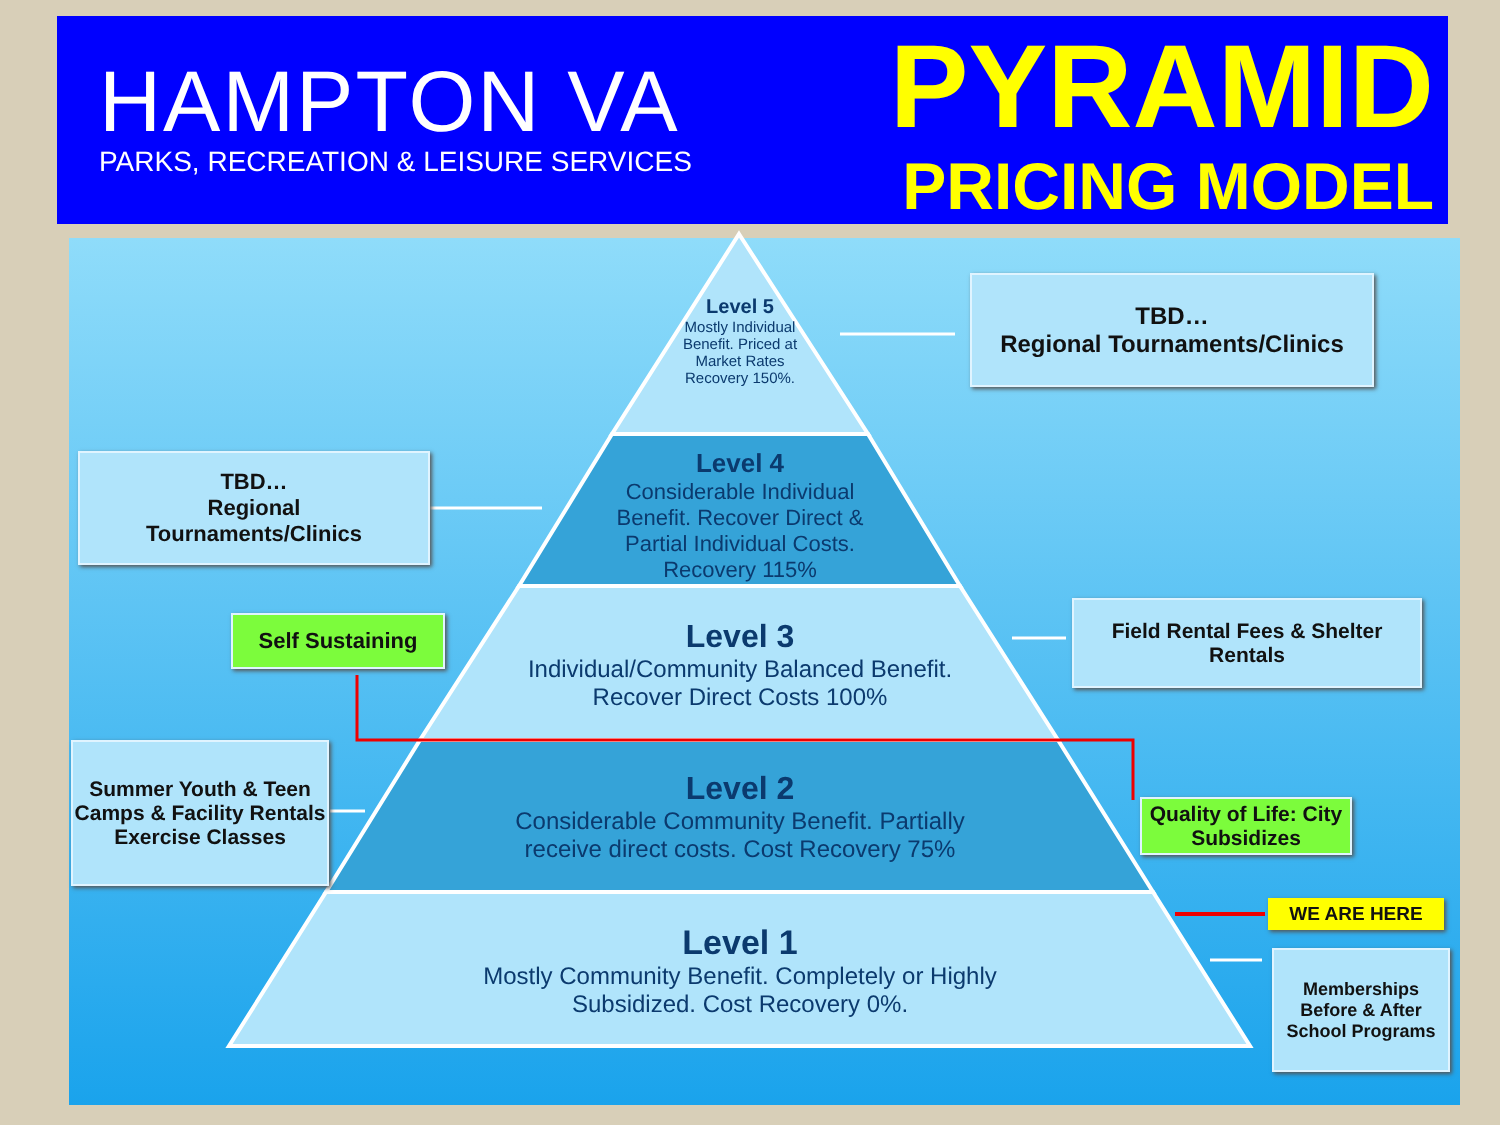HAMPTON VA
PARKS, RECREATION & LEISURE SERVICES
PYRAMID
PRICING MODEL
Level 5
Mostly Individual Benefit. Priced at Market Rates
Recovery 150%.
Level 4
Considerable Individual Benefit. Recover Direct & Partial Individual Costs. Recovery 115%
Level 3
Individual/Community Balanced Benefit. Recover Direct Costs 100%
Level 2
Considerable Community Benefit. Partially receive direct costs. Cost Recovery 75%
Level 1
Mostly Community Benefit. Completely or Highly Subsidized. Cost Recovery 0%.
TBD…
Regional Tournaments/Clinics
TBD…
Regional
Tournaments/Clinics
Self Sustaining
Field Rental Fees & Shelter Rentals
Summer Youth & Teen Camps & Facility Rentals Exercise Classes
Quality of Life: City Subsidizes
WE ARE HERE
Memberships Before & After School Programs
--------
Work to be completed:
The answer is a portion of the data. Write out exactly the line with "Self Sustaining" and all lines after it.

Your response:
Self Sustaining
Field Rental Fees & Shelter Rentals
Summer Youth & Teen Camps & Facility Rentals Exercise Classes
Quality of Life: City Subsidizes
WE ARE HERE
Memberships Before & After School Programs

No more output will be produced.